İslam âlimleri borç hukukuyla ilgili üç şeyin müstehap olduğunu söyler; yazmak, şahit tutmak ve rehin almak. Bazı âlimler yazmanın vacip olduğu görüşüne gitse de asıl olan müstehap oluşudur. Şahit tutma da önemli olup İslam`ın teşvik ettiği bir tavsiyedir. Peygamber (aleyhissalatu vesselam) şöyle buyurmaktadır:
Üç kişi Allah'a dua ettiklerinde Allah onların duasına icabet etmez; Ahlakı bozuk olan bir hanımı yanında tutup boşamayan kişi, buluğ çağına ermeden yetimin malını yetime veren kişi, şahit tutmadan borç veren kişi. (Hâkim)
Borç veren ve alan kimse birbirlerine güveniyorlarsa yukarıda zikredilen şartlar kendileri için gerekli olmamakla birlikte yine müstehabtır. Allah'u Teâla bir sonraki ayette şöyle der:
…Şu durumda eğer birbirinize güveniyorsanız, kendisine güven duyulan, Rabbi olan Allah'tan sakınsın da emanetini ödesin… (Bakara 183)
Banka havalesi üzerinden alınan borç için bankanın verdiği makbuz bahsi geçen yazma ve şahit şartını dolaylı olarak yerine getiriyor. Zira günümüz teknolojisinde bilgisayar ortamlarına aktarılan dokümanlar silinmiyor. Olduğu gibi kalıyor. Mahkeme tutanaklarında da geçerlilik arz ediyor.
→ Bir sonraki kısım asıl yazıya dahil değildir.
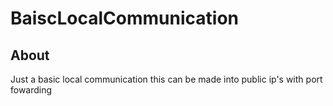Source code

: # BaiscLocalCommunication

## About
Just a basic local communication this can be made into public ip's with port fowarding
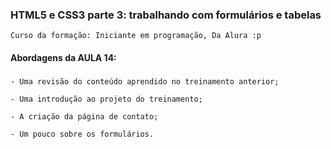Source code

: ### HTML5 e CSS3 parte 3: trabalhando com formulários e tabelas
    Curso da formação: Iniciante em programação, Da Alura :p

#### Abordagens da AULA 14:

###
    - Uma revisão do conteúdo aprendido no treinamento anterior;

    - Uma introdução ao projeto do treinamento;

    - A criação da página de contato;

    - Um pouco sobre os formulários.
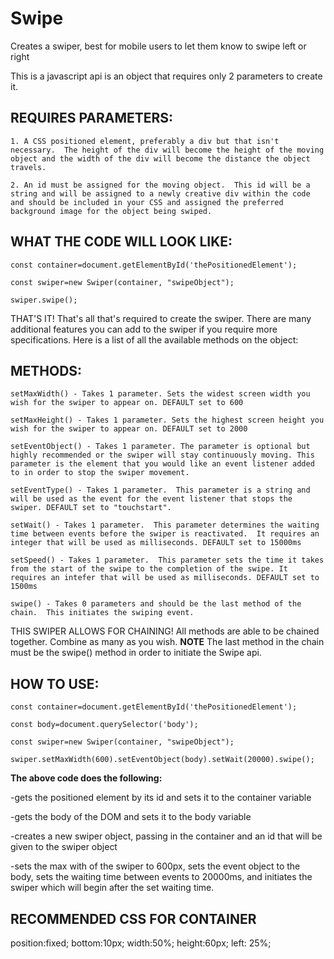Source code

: # Swipe
Creates a swiper, best for mobile users to let them know to swipe left or right

This is a javascript api is an object that requires only 2 parameters to create it.


## REQUIRES PARAMETERS:

    1. A CSS positioned element, preferably a div but that isn't necessary.  The height of the div will become the height of the moving object and the width of the div will become the distance the object travels.

    2. An id must be assigned for the moving object.  This id will be a string and will be assigned to a newly creative div within the code and should be included in your CSS and assigned the preferred background image for the object being swiped.


## WHAT THE CODE WILL LOOK LIKE:

    const container=document.getElementById('thePositionedElement');

    const swiper=new Swiper(container, "swipeObject");

    swiper.swipe();


THAT'S IT! That's all that's required to create the swiper.  There are many additional features you can add to the swiper if you require more specifications. Here is a list of all the available methods on the object:


## METHODS:

    setMaxWidth() - Takes 1 parameter. Sets the widest screen width you wish for the swiper to appear on. DEFAULT set to 600

    setMaxHeight() - Takes 1 parameter. Sets the highest screen height you wish for the swiper to appear on. DEFAULT set to 2000

    setEventObject() - Takes 1 parameter. The parameter is optional but highly recommended or the swiper will stay continuously moving. This parameter is the element that you would like an event listener added to in order to stop the swiper movement.

    setEventType() - Takes 1 parameter.  This parameter is a string and will be used as the event for the event listener that stops the swiper. DEFAULT set to "touchstart".

    setWait() - Takes 1 parameter.  This parameter determines the waiting time between events before the swiper is reactivated.  It requires an integer that will be used as milliseconds. DEFAULT set to 15000ms

    setSpeed() - Takes 1 parameter.  This parameter sets the time it takes from the start of the swipe to the completion of the swipe. It requires an intefer that will be used as milliseconds. DEFAULT set to 1500ms

    swipe() - Takes 0 parameters and should be the last method of the chain.  This initiates the swiping event.


THIS SWIPER ALLOWS FOR CHAINING!
All methods are able to be chained together. Combine as many as you wish. **NOTE** The last method in the chain must be the swipe() method in order to initiate the Swipe api.


## HOW TO USE:

    const container=document.getElementById('thePositionedElement');

    const body=document.querySelector('body');

    const swiper=new Swiper(container, "swipeObject");

    swiper.setMaxWidth(600).setEventObject(body).setWait(20000).swipe();


**The above code does the following:**

  -gets the positioned element by its id and sets it to the container variable

  -gets the body of the DOM and sets it to the body variable

  -creates a new swiper object, passing in the container and an id that will be given to the swiper object

  -sets the max with of the swiper to 600px, sets the event object to the body, sets the waiting time between events to 20000ms, and initiates the swiper which will begin after the set waiting time.

## RECOMMENDED CSS FOR CONTAINER
  position:fixed;
  bottom:10px;
  width:50%;
  height:60px;
  left: 25%;
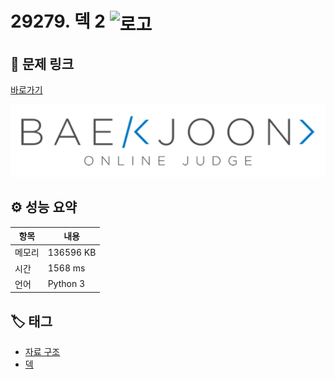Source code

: # 29279. 덱 2 <img src="https://d2gd6pc034wcta.cloudfront.net/tier/7.svg" alt="로고" height="32" style="vertical-align: middle;" />

## 🔗 문제 링크

[바로가기](https://www.acmicpc.net/problem/29279)

![백준 로고](../../images/boj.png)

## ⚙️ 성능 요약

| 항목   | 내용      |
| ------ | --------- |
| 메모리 | 136596 KB |
| 시간   | 1568 ms   |
| 언어   | Python 3  |

## 🏷️ 태그

- [자료 구조](https://www.acmicpc.net/problemset?sort=ac_desc&algo=175)
- [덱](https://www.acmicpc.net/problemset?sort=ac_desc&algo=73)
Senetle ilgili durum da aynıdır. Çünkü senet; bir vakanın delilini teşkil etmek üzere bir kişi (veya kurum) tarafından imzalanan (veya inkâr edilmez şekilde onaylanan) ve imzalayanın aleyhine delil teşkil eden yazılı belgedir. Bu anlamda senet, iki tarafın da imza atarak onayladığı bir kontrattır.
İslam dini şahısların mağdur olmaması ve sonrasında birbirlerine karşı adavet içerisine girmemesi için alınması gereken tedbirleri bazen farz bazen de müstehap olarak görür. Borçla ilgili durum da aynıdır. İlk ayette emir olarak gelen hüküm sonrasında eğer güven varsa müstehap hükmünü alıyor.